Mrs. Hand replaced her friendship with Minturn, Gunther said he believes, with a similar one with Dow. Both friends were people with whom she liked "reading French poets and novels and taking long walks in the countryside, which she truly loved," he said. "Learned was a judge and he could not take six months a year off to live with his wife in the country."

The distance in their relationship clearly enhanced Hand's self-doubts, Gunther said, "as well as serving to raise a few eyebrows."

"My own belief is that there was no physical relationship between Frances and Dow, but I don't think it makes a damn bit of difference in assessing the impact on Learned Hand," Gunther said. "It was clearly a close friendship, and it's almost as bad if you realize your wife feels the need to be with another fellow as if she slept with him. It heightens your sense of inadequacy."
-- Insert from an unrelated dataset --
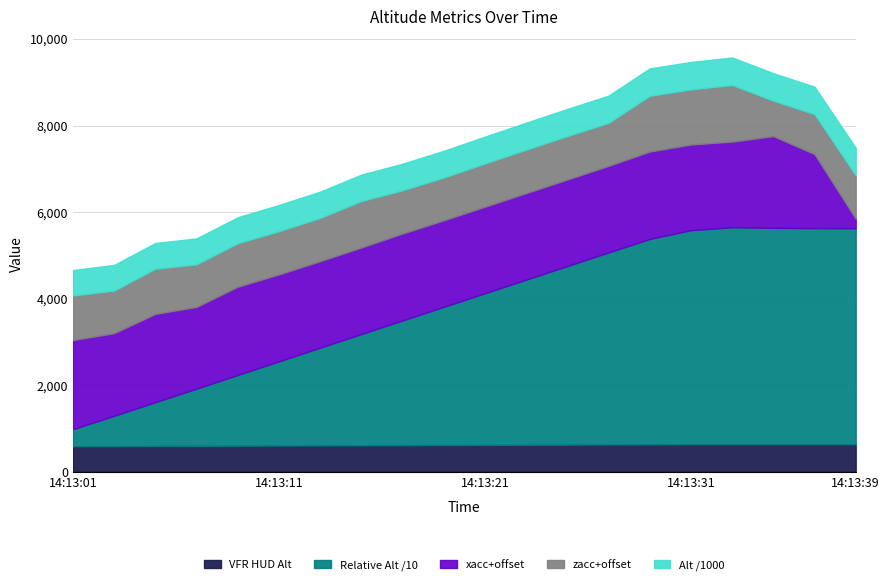

What is the difference between the maximum and minimum values in the alt series?

46200.0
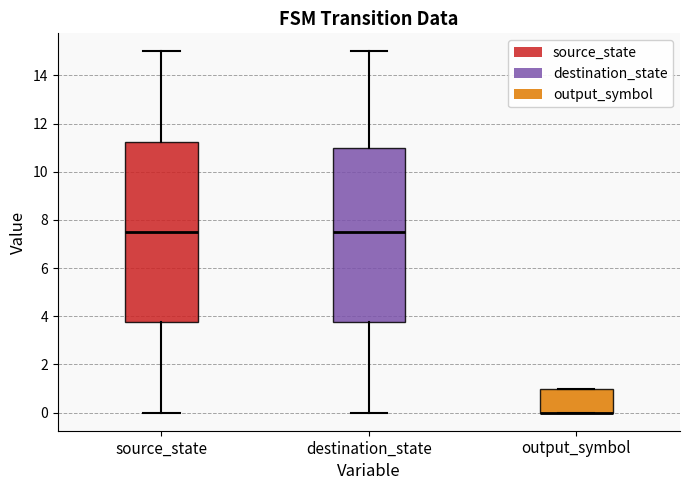

Comparing the boxes themselves (not the whiskers), which one is the tallest?

source_state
Hand's sense of personal inadequacies, however, did not lead him to intellectual paralysis, Gunther said. Hand is still highly admired for his essays and his thousands of clear judicial opinions that followed the law, not ideology.

"You could not predict how he would rule on a particular case, the way you can predict many judges, because he did not let ideology or the interests represented in a case dictate his decisions."

The tie between Hand's "personality and his approach to judging," Gunther said, "permeates his entire career: The self-questioning, open-minded human being could not help acting that way as a judge."